Performance Considerations
Federation introduces network overhead. A query that would be a single database call in a monolith becomes multiple HTTP requests to subgraphs. This overhead is usually acceptable for the organizational benefits federation provides, but it requires attention.
Batching reduces overhead by combining multiple entity fetches into single requests. Instead of fetching each product individually, the router batches all product IDs into one subgraph request.
Caching at the router level avoids redundant subgraph calls. If multiple queries request the same user within a time window, the router can cache the first response.

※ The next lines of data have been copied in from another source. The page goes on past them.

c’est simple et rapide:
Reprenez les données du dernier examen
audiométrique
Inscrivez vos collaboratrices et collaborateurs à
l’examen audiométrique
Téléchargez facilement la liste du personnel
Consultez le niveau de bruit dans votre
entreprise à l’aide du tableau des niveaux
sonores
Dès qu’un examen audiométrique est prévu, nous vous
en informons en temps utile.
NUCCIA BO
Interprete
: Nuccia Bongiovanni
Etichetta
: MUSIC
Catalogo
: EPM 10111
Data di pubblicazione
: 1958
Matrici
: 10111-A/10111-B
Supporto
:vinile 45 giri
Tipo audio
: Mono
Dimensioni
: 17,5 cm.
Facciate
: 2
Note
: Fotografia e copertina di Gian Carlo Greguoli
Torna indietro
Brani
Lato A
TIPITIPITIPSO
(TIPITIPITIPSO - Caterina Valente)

The DataLoader pattern is essential for efficient entity resolution. This implementation collects entity requests and executes them in a single batch, dramatically reducing database queries.
// DataLoader pattern for batching entity resolution
class ProductLoader
{
private array $pending = [];
private array $cache = [];
public function load(string $id): Promise
{
if (isset($this->cache[$id])) {
return Promise::resolve($this->cache[$id]);
}
$this->pending[$id] = $this->pending[$id] ?? new Deferred();
// Schedule batch fetch on next tick
$this->scheduleBatch();
return $this->pending[$id]->promise();
}
private function executeBatch(): void
{
$ids = array_keys($this->pending);
$products = $this->repository->findByIds($ids);
foreach ($products as $product) {
$this->cache[$product->id] = $product;
$this->pending[$product->id]->resolve($product);
unset($this->pending[$product->id]);
}
}
}
This pattern turns N+1 queries into a single batched query, which becomes critical when resolving lists of entities.
Schema Evolution
Federation simplifies schema evolution by localizing changes. When the Orders team adds a field to Order, they deploy their subgraph independently. The router detects the schema change and updates the composed schema. Other teams are unaffected.

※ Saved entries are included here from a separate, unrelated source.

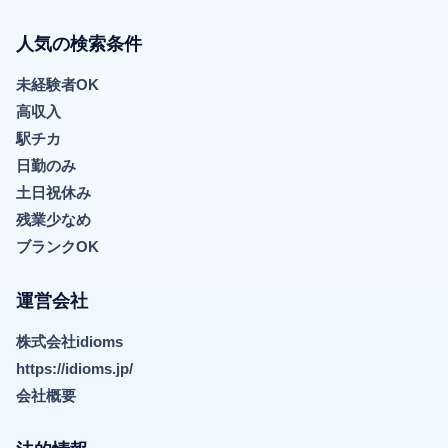
人気の検索条件
未経験者OK
高収入
駅チカ
日勤のみ
土日祝休み
残業少なめ
ブランクOK
運営会社
株式会社idioms
https://idioms.jp/
会社概要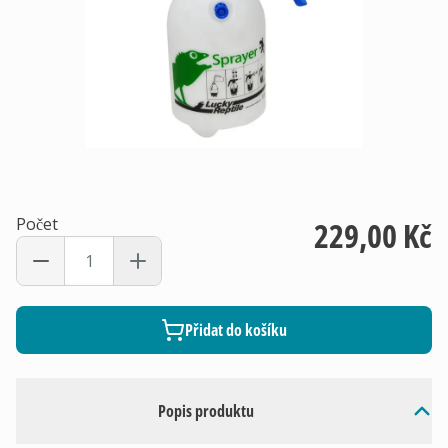
Počet
229,00 Kč
Přidat do košíku
Popis produktu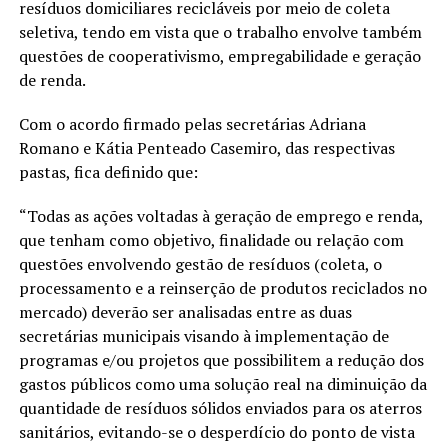
resíduos domiciliares recicláveis por meio de coleta
seletiva, tendo em vista que o trabalho envolve também
questões de cooperativismo, empregabilidade e geração
de renda.
Com o acordo firmado pelas secretárias Adriana
Romano e Kátia Penteado Casemiro, das respectivas
pastas, fica definido que:
“Todas as ações voltadas à geração de emprego e renda,
que tenham como objetivo, finalidade ou relação com
questões envolvendo gestão de resíduos (coleta, o
processamento e a reinserção de produtos reciclados no
mercado) deverão ser analisadas entre as duas
secretárias municipais visando à implementação de
programas e/ou projetos que possibilitem a redução dos
gastos públicos como uma solução real na diminuição da
quantidade de resíduos sólidos enviados para os aterros
sanitários, evitando-se o desperdício do ponto de vista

Breaking changes require more coordination. Removing a field, changing a field's type, or modifying entity keys can break clients or other subgraphs. Federation doesn't eliminate the need for schema governance; it just localizes most changes.

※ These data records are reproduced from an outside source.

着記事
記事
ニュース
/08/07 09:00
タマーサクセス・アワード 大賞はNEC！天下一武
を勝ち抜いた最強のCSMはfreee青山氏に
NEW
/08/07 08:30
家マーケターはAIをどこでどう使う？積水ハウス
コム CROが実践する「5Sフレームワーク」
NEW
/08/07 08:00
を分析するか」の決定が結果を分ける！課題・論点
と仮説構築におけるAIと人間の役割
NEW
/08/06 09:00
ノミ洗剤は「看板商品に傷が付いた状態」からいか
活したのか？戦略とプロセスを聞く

Schema registries track subgraph schemas and validate composition. Before deploying a schema change, the registry checks that it composes successfully with other subgraphs and doesn't break existing contracts. This catches problems before they reach production.
When to Use Federation
Federation shines when multiple teams need to contribute to a unified API. If you have a single team managing your GraphQL layer, federation adds complexity without proportional benefit. But with multiple teams wanting to own their API surface, federation provides clear ownership boundaries.
The organizational benefit is the primary driver. Federation enables teams to deploy independently, own their schemas, and evolve at their own pace. The technical implementation serves this organizational goal.
Consider federation when your monolithic GraphQL server becomes a bottleneck for team autonomy. If changes require coordination across teams, if deployments are complex because everything is coupled together, if no one feels ownership of the schema; these are signs federation might help.
Conclusion
GraphQL Federation enables a unified graph built from independently deployable subgraphs. Each service owns its piece of the schema while clients see a cohesive API. The router handles the complexity of query planning and execution across subgraph boundaries.
Success with federation requires thoughtful schema design, clear ownership models, and attention to performance. It's not a silver bullet; it adds operational complexity that must be justified by organizational benefits. For teams that need to scale API development across multiple autonomous groups, federation provides a proven architecture.